Heat 1 Tbsp of the oil in a heavy-based frying pan and cook onions and peppers until they are very soft and starting to brown (about 10 minutes). Move to one side of the pan, increase heat to high, add the remaining oil and stir-fry the beef for about 1 minute . Don't overcook. (You may need to lift out the onions and peppers or cook the beef in two batches if you don't have a very big pan). Toss to combine the beef, onions and peppers and pile on to a serving platter.
Serve with tortillas, side salad lettuce and avocado mash or guacamole. If using, so people can build
their own fajitas.
Mexican Meatballs with Firecracker Sauce
You could also cook these amazingly speedy oven-baked meatballs on a grill hotplate or in a frying pan – just cook until they are firm and golden. The sauce also makes a great base to cook mince/ground meat and beans for a simple chilli meal.
Ready in 25 mins
Serves 10-12 at a pass-around party
Sauce makes about 1¼ cups
2 Tbsp oil
¼ cup smoky spice mix
2 x 400g cans chopped tomatoes
4 tsp soft brown sugar
500g pork mince
¼ cup grated onion
2 Tbsp chopped coriander leaves
2-3 Tbsp smoky spice mix, or use store-bought Fajita or Cajun spice mix
1 tsp salt
Ground black pepper, to taste
To make firecracker sauce, heat oil a small pot over a medium heat, add spice mix and sizzle for a few seconds. Add tomatoes and sugar and simmer gently over a low heat, stirring occasionally, until lightly thickened (about 20 minutes). Sauce will keep covered and chilled for up to a week.
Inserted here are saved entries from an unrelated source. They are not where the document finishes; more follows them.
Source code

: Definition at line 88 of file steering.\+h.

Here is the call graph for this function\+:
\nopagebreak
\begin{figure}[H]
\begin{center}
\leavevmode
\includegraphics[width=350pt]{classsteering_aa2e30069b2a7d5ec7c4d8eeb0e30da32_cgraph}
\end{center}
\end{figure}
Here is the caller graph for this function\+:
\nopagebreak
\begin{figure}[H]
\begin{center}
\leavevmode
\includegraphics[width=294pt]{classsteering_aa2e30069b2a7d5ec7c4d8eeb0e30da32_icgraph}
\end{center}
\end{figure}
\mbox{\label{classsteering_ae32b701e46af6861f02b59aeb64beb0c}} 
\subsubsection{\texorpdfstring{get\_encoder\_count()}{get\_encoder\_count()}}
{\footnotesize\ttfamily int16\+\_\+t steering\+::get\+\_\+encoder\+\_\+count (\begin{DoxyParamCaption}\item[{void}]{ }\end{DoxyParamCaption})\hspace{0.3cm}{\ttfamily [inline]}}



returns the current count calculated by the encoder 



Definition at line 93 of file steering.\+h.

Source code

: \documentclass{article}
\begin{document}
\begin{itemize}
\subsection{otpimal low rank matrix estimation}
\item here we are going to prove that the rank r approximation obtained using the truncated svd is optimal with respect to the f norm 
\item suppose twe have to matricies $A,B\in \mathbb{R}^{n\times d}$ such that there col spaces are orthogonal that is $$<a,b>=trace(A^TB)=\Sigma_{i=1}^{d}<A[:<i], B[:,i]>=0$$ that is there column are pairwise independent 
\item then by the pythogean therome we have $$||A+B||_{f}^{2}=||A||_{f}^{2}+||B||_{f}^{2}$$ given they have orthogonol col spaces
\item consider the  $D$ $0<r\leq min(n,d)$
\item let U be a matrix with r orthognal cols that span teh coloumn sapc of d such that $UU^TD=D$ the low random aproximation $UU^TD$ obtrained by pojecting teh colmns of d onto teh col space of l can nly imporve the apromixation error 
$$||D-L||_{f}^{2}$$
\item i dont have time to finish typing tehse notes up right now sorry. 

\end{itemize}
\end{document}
Preheat oven to 180C fanbake and line a shallow roasting dish with baking paper for easy clean-up. Combine all meatball ingredients in a large mixing bowl until evenly incorporated. Form into balls about the size of large walnuts and arrange on the prepared tray. Bake until golden and firm (12-15 minutes).
Serve meatballs with toothpicks and sauce for dipping.